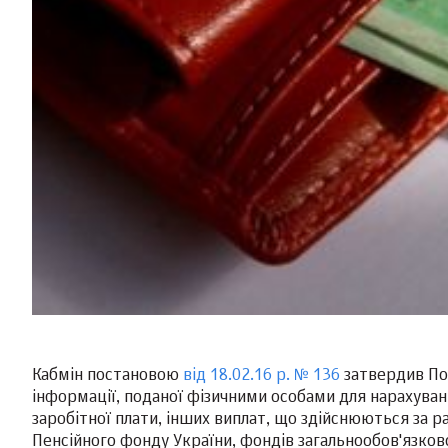
Кабмін постановою
від 18.02.16 р. № 136
затвердив Пор
інформації, поданої фізичними особами для нарахування
заробітної плати, інших виплат, що здійснюються за 
Пенсійного фонду України, фондів загальнообов'язков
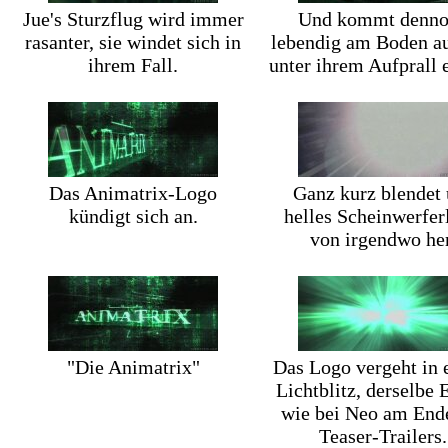
Jue's Sturzflug wird immer
Und kommt denno
rasanter, sie windet sich in
lebendig am Boden au
ihrem Fall.
unter ihrem Aufprall 
Das Animatrix-Logo
Ganz kurz blendet 
kündigt sich an.
helles Scheinwerfer
von irgendwo her
"Die Animatrix"
Das Logo vergeht in
Lichtblitz, derselbe 
wie bei Neo am End
Teaser-Trailers.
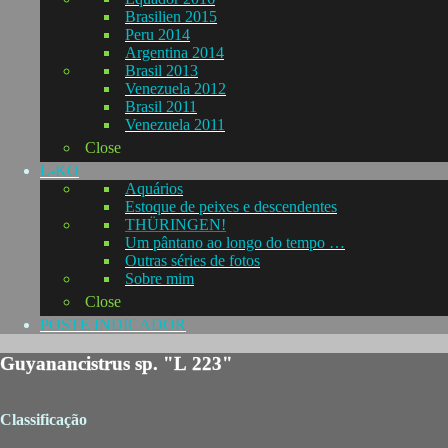
Brasilien 2015
Peru 2014
Argentina 2014
Brasil 2013
Venezuela 2012
Brasil 2011
Venezuela 2011
Close
L-KO
Aquários
Estoque de peixes e descendentes
THÜRINGEN!
Um pântano ao longo do tempo …
Outras séries de fotos
Sobre mim
Close
POSTE INDICADOR
Guyanancistrus sp. "L 223"
Classificação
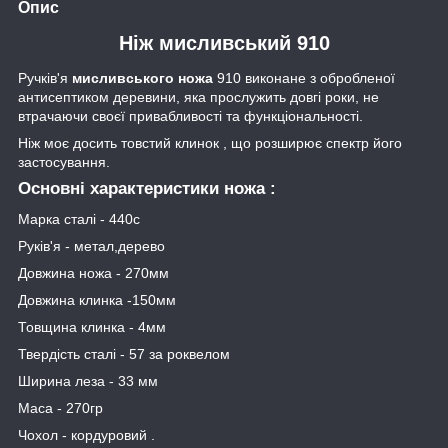
Опис
Ніж мисливський 910
Ручків'я
мисливського ножа
910 виконане з обробленої
антисептиком деревини, яка прослужить довгі роки, не
втрачаючи своєї привабливості та функціональності.
Ніж моє досить товстий клинок , що розширює спектр його
застосування.
Основні характеристики ножа
:
Марка сталі - 440с
Руків'я - метал,дерево
Довжина ножа - 270мм
Довжина клинка -150мм
Товщина клинка - 4мм
Твердість сталі - 57 за роквелом
Ширина леза - 33 мм
Маса - 270гр
Чохол - кордуровий .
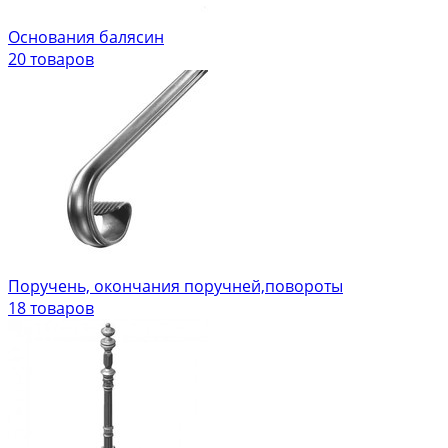
Основания балясин
20 товаров
Поручень, окончания поручней,повороты
18 товаров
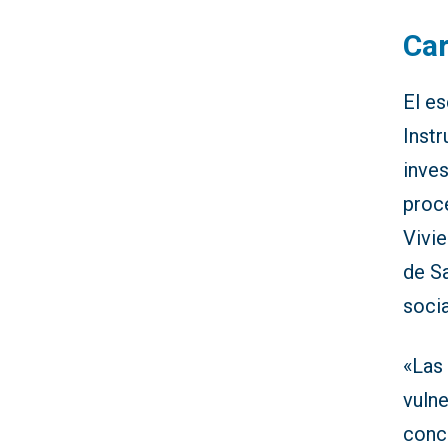
Car
El es
Instr
inves
proce
Vivie
de S
socia
«Las 
vulne
concu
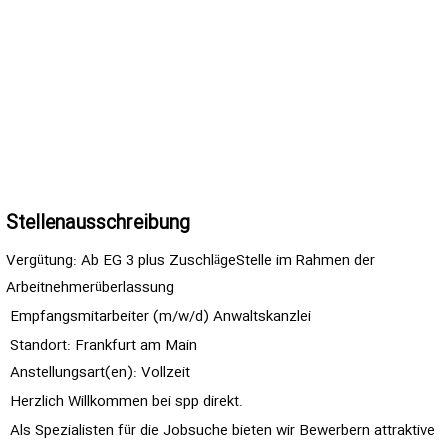
Stellenausschreibung
Vergütung: Ab EG 3 plus Zuschläge
Stelle im Rahmen der
Arbeitnehmerüberlassung
Empfangsmitarbeiter (m/w/d) Anwaltskanzlei
Standort: Frankfurt am Main
Anstellungsart(en): Vollzeit
Herzlich Willkommen bei spp direkt.
Als Spezialisten für die Jobsuche bieten wir Bewerbern attraktive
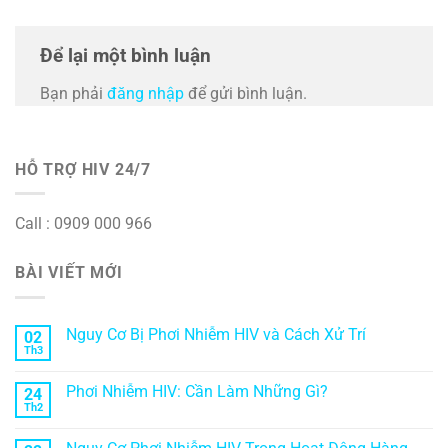
Để lại một bình luận
Bạn phải
đăng nhập
để gửi bình luận.
HỖ TRỢ HIV 24/7
Call : 0909 000 966
BÀI VIẾT MỚI
Nguy Cơ Bị Phơi Nhiễm HIV và Cách Xử Trí
02
Th3
Phơi Nhiễm HIV: Cần Làm Những Gì?
24
Th2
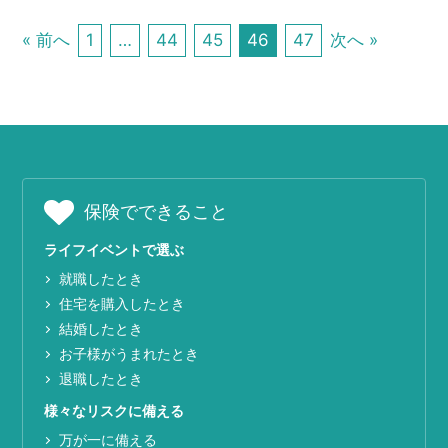
« 前へ
1
…
44
45
46
47
次へ »
保険でできること
ライフイベントで選ぶ
就職したとき
住宅を購入したとき
結婚したとき
お子様がうまれたとき
退職したとき
様々なリスクに備える
万が一に備える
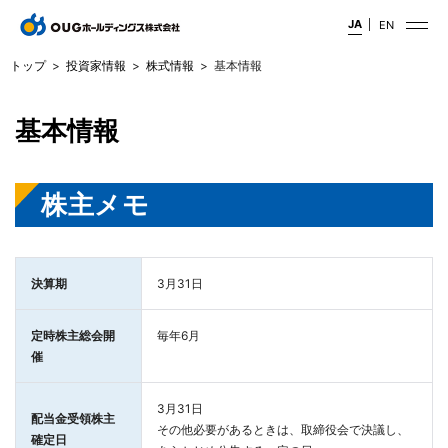
JA
EN
トップ
投資家情報
株式情報
基本情報
基本情報
株主メモ
決算期
3月31日
定時株主総会開
毎年6月
催
3月31日
配当金受領株主
その他必要があるときは、取締役会で決議し、
確定日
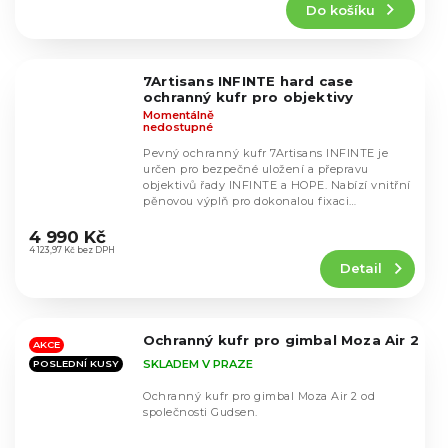
Do košíku
je
5,0
z
5
7Artisans INFINTE hard case
hvězdiček.
ochranný kufr pro objektivy
Momentálně
nedostupné
Pevný ochranný kufr 7Artisans INFINTE je
určen pro bezpečné uložení a přepravu
objektivů řady INFINTE a HOPE. Nabízí vnitřní
pěnovou výplň pro dokonalou fixaci
Průměrné
vybavení,...
hodnocení
4 990 Kč
produktu
4 123,97 Kč bez DPH
Detail
je
5,0
z
5
Ochranný kufr pro gimbal Moza Air 2
hvězdiček.
AKCE
SKLADEM V PRAZE
POSLEDNÍ KUSY
Ochranný kufr pro gimbal Moza Air 2 od
společnosti Gudsen.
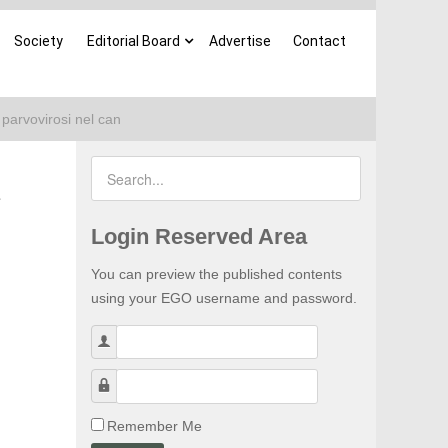
Society
Editorial Board
Advertise
Contact
 parvovirosi nel can
Login Reserved Area
You can preview the published contents
using your EGO username and password.
Username
Password
Remember Me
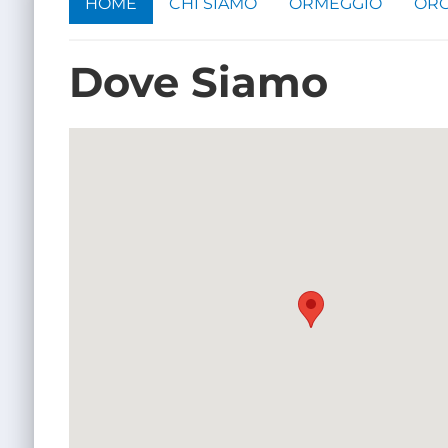
HOME
CHI SIAMO
ORMEGGIO
ORG
Dove Siamo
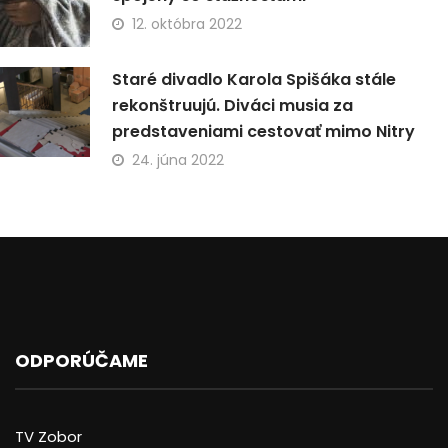
12. októbra 2022
Staré divadlo Karola Spišáka stále
rekonštruujú. Diváci musia za
predstaveniami cestovať mimo Nitry
24. júna 2022
ODPORÚČAME
TV Zobor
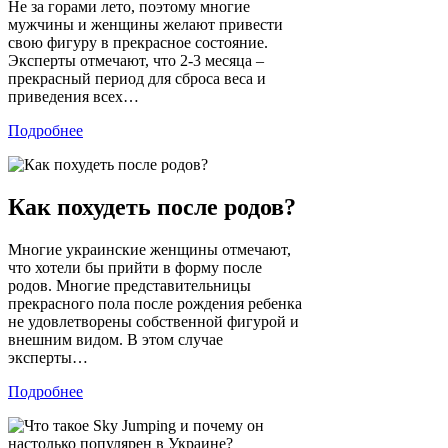
Не за горами лето, поэтому многие
мужчины и женщины желают привести
свою фигуру в прекрасное состояние.
Эксперты отмечают, что 2-3 месяца –
прекрасный период для сброса веса и
приведения всех…
Подробнее
Как похудеть после родов?
Многие украинские женщины отмечают,
что хотели бы прийти в форму после
родов. Многие представительницы
прекрасного пола после рождения ребенка
не удовлетворены собственной фигурой и
внешним видом. В этом случае
эксперты…
Подробнее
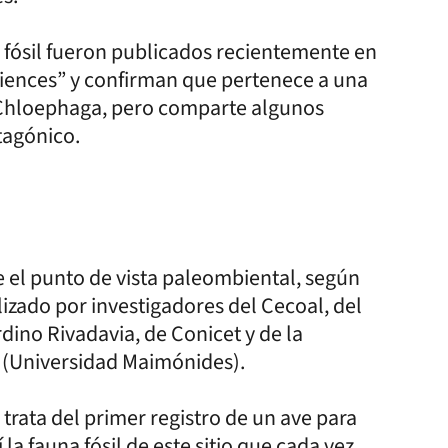
al fósil fueron publicados recientemente en
ciences” y confirman que pertenece a una
 Chloephaga, pero comparte algunos
tagónico.
de el punto de vista paleombiental, según
lizado por investigadores del Cecoal, del
ino Rivadavia, de Conicet y de la
” (Universidad Maimónides).
trata del primer registro de un ave para
a fauna fósil de este sitio que cada vez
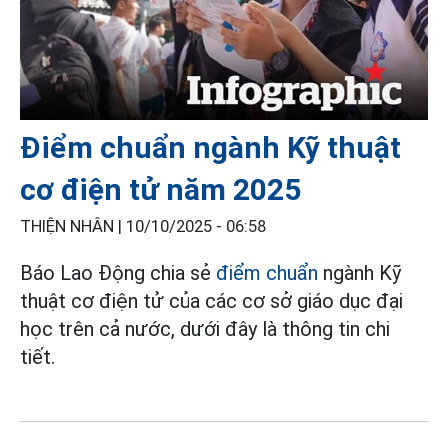
Điểm chuẩn ngành Kỹ thuật
cơ điện tử năm 2025
THIỆN NHÂN |
10/10/2025 - 06:58
Báo Lao Động chia sẻ
điểm chuẩn
ngành Kỹ
thuật cơ điện tử của các cơ sở giáo dục đại
học trên cả nước, dưới đây là thông tin chi
tiết.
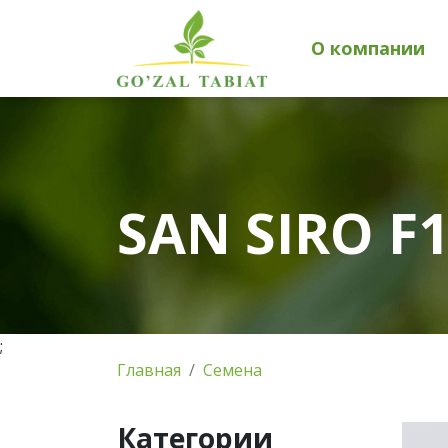
О компании
SAN SIRO F1
;
Главная
Семена
Категории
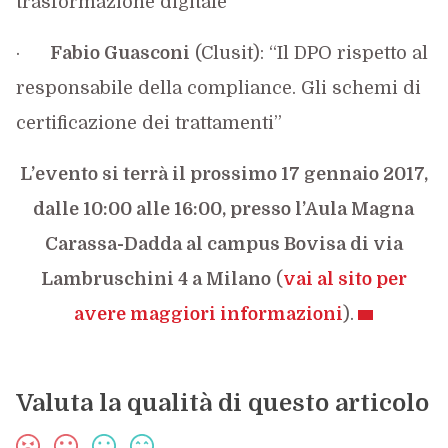
trasformazione digitale”
·
Fabio Guasconi
(Clusit): “Il DPO rispetto al
responsabile della compliance. Gli schemi di
certificazione dei trattamenti”
L’evento si terrà il prossimo 17 gennaio 2017,
dalle 10:00 alle 16:00, presso l’Aula Magna
Carassa-Dadda al campus Bovisa di via
Lambruschini 4 a Milano
(
vai al sito per
avere maggiori informazioni
).
Valuta la qualità di questo articolo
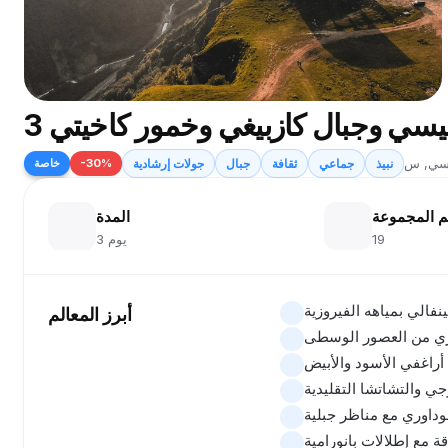
تبليسي وجبال كازبيغي وخمور كاخيتي
نبيذ
جماعي
ثقافة
جبال
جولات إرشادية
%
30
-
خاصة
 المجموعة
المدة
19
3 يوم
نفالي بمياهه الفيروزية
أبرز المعالم
وري من العصور الوسطى
 أراغفي الأسود والأبيض
ي والتشاتشا التقليدية
وداوري مع مناظر جبلية
 مع إطلالات بانورامية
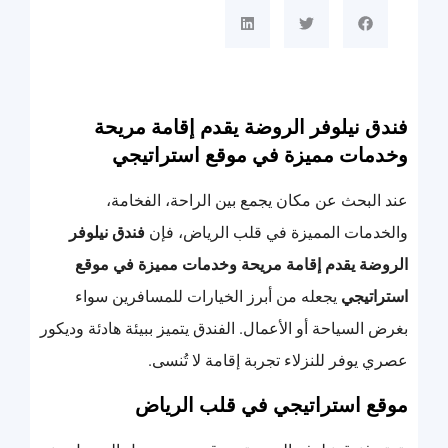
فندق نيلوفر الروضة يقدم إقامة مريحة
وخدمات مميزة في موقع استراتيجي
عند البحث عن مكان يجمع بين الراحة، الفخامة،
والخدمات المميزة في قلب الرياض، فإن
فندق نيلوفر
الروضة يقدم إقامة مريحة وخدمات مميزة في موقع
استراتيجي
يجعله من أبرز الخيارات للمسافرين سواء
بغرض السياحة أو الأعمال. الفندق يتميز ببيئة هادئة وديكور
عصري يوفر للنزلاء تجربة إقامة لا تُنسى.
موقع استراتيجي في قلب الرياض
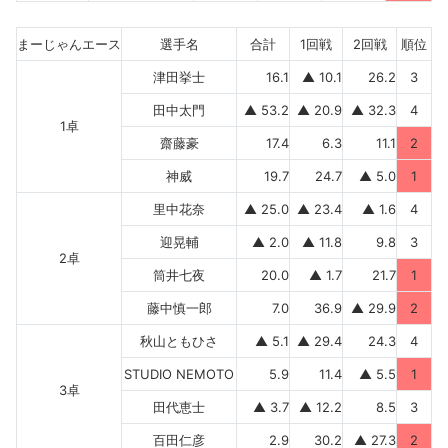
まーじゃんエース
選手名
合計
1回戦
2回戦
順位
津田挙士
16.1
▲ 10.1
26.2
3
田中太門
▲ 53.2
▲ 20.9
▲ 32.3
4
1卓
齋藤豪
17.4
6.3
11.1
2
神威
19.7
24.7
▲ 5.0
1
里中花奈
▲ 25.0
▲ 23.4
▲ 1.6
4
迎晃輔
▲ 2.0
▲ 11.8
9.8
3
2卓
筒井七夜
20.0
▲ 1.7
21.7
1
藤中慎一郎
7.0
36.9
▲ 29.9
2
秋山ともひさ
▲ 5.1
▲ 29.4
24.3
4
STUDIO NEMOTO
5.9
11.4
▲ 5.5
1
3卓
田代恵士
▲ 3.7
▲ 12.2
8.5
3
百田仁彦
2.9
30.2
▲ 27.3
2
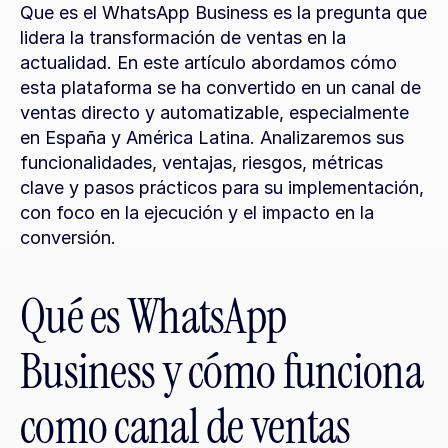
Que es el WhatsApp Business es la pregunta que 
lidera la transformación de ventas en la 
actualidad. En este artículo abordamos cómo 
esta plataforma se ha convertido en un canal de 
ventas directo y automatizable, especialmente 
en España y América Latina. Analizaremos sus 
funcionalidades, ventajas, riesgos, métricas 
clave y pasos prácticos para su implementación, 
con foco en la ejecución y el impacto en la 
conversión.
Qué es WhatsApp 
Business y cómo funciona 
como canal de ventas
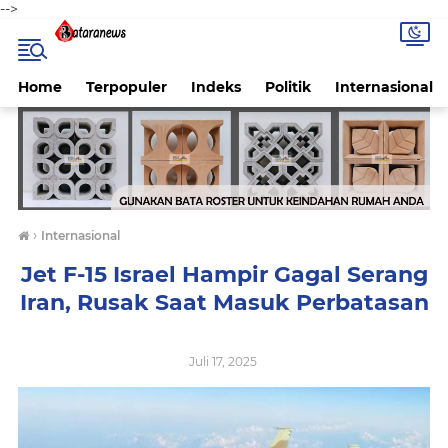
-->
Home
Terpopuler
Indeks
Politik
Internasional
›
Internasional
Jet F-15 Israel Hampir Gagal Serang
Iran, Rusak Saat Masuk Perbatasan
Juli 17, 2025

- Exercise aim
In the entries above, every line from the line with "بغرض السياحة أو" to the line with "lidera la transformación de ventas en la" is to be printed exactly, with both ends included and pictures excluded.

- Completed exercise
بغرض السياحة أو الأعمال. الفندق يتميز ببيئة هادئة وديكور
عصري يوفر للنزلاء تجربة إقامة لا تُنسى.
موقع استراتيجي في قلب الرياض
まーじゃんエース
選手名
合計
1回戦
2回戦
順位
津田挙士
16.1
▲ 10.1
26.2
3
田中太門
▲ 53.2
▲ 20.9
▲ 32.3
4
1卓
齋藤豪
17.4
6.3
11.1
2
神威
19.7
24.7
▲ 5.0
1
里中花奈
▲ 25.0
▲ 23.4
▲ 1.6
4
迎晃輔
▲ 2.0
▲ 11.8
9.8
3
2卓
筒井七夜
20.0
▲ 1.7
21.7
1
藤中慎一郎
7.0
36.9
▲ 29.9
2
秋山ともひさ
▲ 5.1
▲ 29.4
24.3
4
STUDIO NEMOTO
5.9
11.4
▲ 5.5
1
3卓
田代恵士
▲ 3.7
▲ 12.2
8.5
3
百田仁彦
2.9
30.2
▲ 27.3
2
Que es el WhatsApp Business es la pregunta que 
lidera la transformación de ventas en la 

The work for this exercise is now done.